§ **GIVEN PASSAGE**

+ + + + + + +

Let's talk about those dual roles that you play of Joy and Jobu Tupaki. What was it like to balance those two extremely different roles and to often ricochet between those roles within the same scene?

Yeah. One of my favorite nuggets that the Daniels and I created my favorite part about making a film is that you make shorthand, right? If you're in a really collaborative process, you have code words with your creatives and you create a vocabulary. And we created this third character, called "Joybu," which is when Jobu and Joy combine. And so that was a thing that we would often use and pull out of our pockets where we would do one scene, like a Jobu scene as Jobu. And then we would do it again as Joy. And then we would do it again as Joybu and just kind of exploring what all those textures mean.

And I think that was a part of the map that I was also drawing for myself is like, I knew that the film was going to end in the parking lot and have that cathartic moment. So who do we meet when we meet Joy? Who do we meet when we meet Jobu? And as the movie builds when do they start kind of becoming the same person? And ultimately Jobu, I think, even though she's chaotic and wears all these crazy costumes, I think you can feel in the movie that it's still Joy in there. It's still, this daughter who's really lost and has despair and desperately trying to get through, but can't. It's still her in there.

And I think that's what made the process of developing Jobu, so difficult actually, and very complex because she's not just a villain or a bad guy, it's way more complex than that. It's still rooted in a person who has very simple needs and just wants to be loved by her mother, you know? And we worked a lot on making sure that Jobu didn't feel cliche and have a scary voice or just did bad things, but that everything was still rooted from this place of being Joy.

'To be a daughter of an immigrant and trying to prove yourself worthy or have a life for yourself...'

So there's so much more in this movie about the Asian diaspora experience than I had anticipated, seeing. The rift between Joy and her sort of old world parents and grandparents and the healing of generational trauma at the end, especially in that parking lot scene. Would you say that the division between Joy and Jobu is kind of akin to what some second or third generation immigrant children have in trying to balance the two worlds that they live in?

Mm, wow, that's a beautiful question. I feel like the splintering between Joy and Jobu is not generational. Like it's not Joy is second, Jobu's third or something. I think, it feels more to me like a millennial question of like, "What is this world we are living in? It is so chaotic. It is so scary. It is so hard to find meaning sometimes when everything feels like it's crumbling." And Jobu just does that to the nth degree. She kind of goes like, "Well, if it is going to be this crazy and confusing, I'm going to blow it up even more. And if nothing matters, then watch what I can do."

So I think for Joy and Jobu, it's less about generation between them and more about this really, I feel like it is a very, I'm a millennials, and so are the Daniels. But it does feel like a very millennial kind of question. And then of course there is the generation thing between Michelle or Evelyn and Gong Gong and Joy. And that distance is very real. I think people don't realize how hard it is to immigrate to a country where they are not valued. And then, to be a daughter of an immigrant and trying to prove yourself worthy or have a life for yourself when your surroundings have kind of taught you that we don't my matter or we are less than. That's not like a topic that is ever... That's not a line in the movie, but I think that is present, right? They own a laundromat.

+ + + + + + +

§ **SUPPLIED ENTRIES**
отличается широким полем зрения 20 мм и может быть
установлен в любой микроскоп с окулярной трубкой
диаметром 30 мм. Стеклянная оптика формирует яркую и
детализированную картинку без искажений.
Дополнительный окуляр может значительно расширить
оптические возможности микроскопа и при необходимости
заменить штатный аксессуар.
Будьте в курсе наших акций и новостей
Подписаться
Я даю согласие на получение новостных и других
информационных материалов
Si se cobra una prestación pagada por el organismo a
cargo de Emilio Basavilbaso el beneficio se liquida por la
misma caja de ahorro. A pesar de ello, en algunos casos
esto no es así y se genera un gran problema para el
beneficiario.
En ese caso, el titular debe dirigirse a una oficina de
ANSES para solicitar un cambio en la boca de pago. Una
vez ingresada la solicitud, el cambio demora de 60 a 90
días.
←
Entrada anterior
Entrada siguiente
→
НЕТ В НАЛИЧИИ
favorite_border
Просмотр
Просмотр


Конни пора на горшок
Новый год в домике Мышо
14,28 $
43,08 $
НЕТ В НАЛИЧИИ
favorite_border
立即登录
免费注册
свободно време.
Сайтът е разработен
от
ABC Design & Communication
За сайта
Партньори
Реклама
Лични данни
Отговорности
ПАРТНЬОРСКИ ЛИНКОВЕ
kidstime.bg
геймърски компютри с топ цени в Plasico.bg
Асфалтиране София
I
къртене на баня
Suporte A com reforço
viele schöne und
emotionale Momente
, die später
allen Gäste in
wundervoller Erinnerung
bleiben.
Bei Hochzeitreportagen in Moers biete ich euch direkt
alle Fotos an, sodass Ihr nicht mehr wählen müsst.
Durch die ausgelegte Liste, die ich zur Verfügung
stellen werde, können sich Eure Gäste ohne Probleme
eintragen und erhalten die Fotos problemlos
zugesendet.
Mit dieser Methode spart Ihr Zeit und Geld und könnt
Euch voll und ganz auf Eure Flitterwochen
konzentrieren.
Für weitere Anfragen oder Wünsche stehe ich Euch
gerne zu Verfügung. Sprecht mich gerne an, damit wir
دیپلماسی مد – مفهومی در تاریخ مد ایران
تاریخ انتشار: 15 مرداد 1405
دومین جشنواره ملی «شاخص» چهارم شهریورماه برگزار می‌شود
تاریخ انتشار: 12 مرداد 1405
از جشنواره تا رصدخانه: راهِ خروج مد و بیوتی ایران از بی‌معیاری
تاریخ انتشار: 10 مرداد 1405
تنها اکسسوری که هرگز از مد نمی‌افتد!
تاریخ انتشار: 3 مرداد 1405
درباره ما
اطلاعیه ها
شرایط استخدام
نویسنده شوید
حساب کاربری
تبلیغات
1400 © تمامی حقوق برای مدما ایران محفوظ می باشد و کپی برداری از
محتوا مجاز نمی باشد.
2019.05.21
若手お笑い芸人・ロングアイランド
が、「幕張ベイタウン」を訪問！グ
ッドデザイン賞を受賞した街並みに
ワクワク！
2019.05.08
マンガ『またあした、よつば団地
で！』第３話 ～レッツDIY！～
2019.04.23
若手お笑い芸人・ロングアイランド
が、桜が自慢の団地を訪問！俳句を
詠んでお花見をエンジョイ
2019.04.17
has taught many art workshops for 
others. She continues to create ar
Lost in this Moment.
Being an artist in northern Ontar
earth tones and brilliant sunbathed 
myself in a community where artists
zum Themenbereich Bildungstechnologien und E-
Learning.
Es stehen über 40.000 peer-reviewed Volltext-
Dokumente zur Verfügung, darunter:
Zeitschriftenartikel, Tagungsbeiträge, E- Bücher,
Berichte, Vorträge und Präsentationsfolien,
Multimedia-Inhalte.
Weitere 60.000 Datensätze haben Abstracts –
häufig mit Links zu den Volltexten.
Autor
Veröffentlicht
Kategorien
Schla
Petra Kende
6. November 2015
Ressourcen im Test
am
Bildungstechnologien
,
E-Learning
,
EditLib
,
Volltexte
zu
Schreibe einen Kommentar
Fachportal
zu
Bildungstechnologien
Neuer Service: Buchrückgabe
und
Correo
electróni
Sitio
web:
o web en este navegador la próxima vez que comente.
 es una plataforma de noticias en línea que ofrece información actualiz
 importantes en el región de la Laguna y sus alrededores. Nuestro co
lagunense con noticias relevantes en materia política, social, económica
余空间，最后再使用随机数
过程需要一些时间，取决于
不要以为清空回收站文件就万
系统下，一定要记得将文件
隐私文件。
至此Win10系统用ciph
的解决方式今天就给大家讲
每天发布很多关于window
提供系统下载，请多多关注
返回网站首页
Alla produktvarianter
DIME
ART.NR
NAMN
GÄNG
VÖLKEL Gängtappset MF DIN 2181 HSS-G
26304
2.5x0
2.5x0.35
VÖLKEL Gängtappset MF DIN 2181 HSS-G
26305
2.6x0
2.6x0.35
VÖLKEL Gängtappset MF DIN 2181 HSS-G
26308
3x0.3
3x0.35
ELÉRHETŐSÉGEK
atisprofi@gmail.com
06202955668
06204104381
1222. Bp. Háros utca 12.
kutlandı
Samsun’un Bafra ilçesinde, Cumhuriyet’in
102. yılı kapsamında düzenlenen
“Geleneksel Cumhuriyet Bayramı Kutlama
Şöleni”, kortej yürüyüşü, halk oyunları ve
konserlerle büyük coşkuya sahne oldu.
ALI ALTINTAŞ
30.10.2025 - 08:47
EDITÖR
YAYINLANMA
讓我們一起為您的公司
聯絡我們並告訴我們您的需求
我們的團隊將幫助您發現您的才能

+ + + + + + +

§ **WHAT TO WORK ON**
1) In the interview, what name was given to the third character created when Jobu and Joy combine?
2) Reproduce the interview's text between "Yeah. One of" and "those textures mean.", inclusive.

§ **ANSWERS TO THE EXERCISES**
1) Joybu

2)
Yeah. One of my favorite nuggets that the Daniels and I created my favorite part about making a film is that you make shorthand, right? If you're in a really collaborative process, you have code words with your creatives and you create a vocabulary. And we created this third character, called "Joybu," which is when Jobu and Joy combine. And so that was a thing that we would often use and pull out of our pockets where we would do one scene, like a Jobu scene as Jobu. And then we would do it again as Joy. And then we would do it again as Joybu and just kind of exploring what all those textures mean.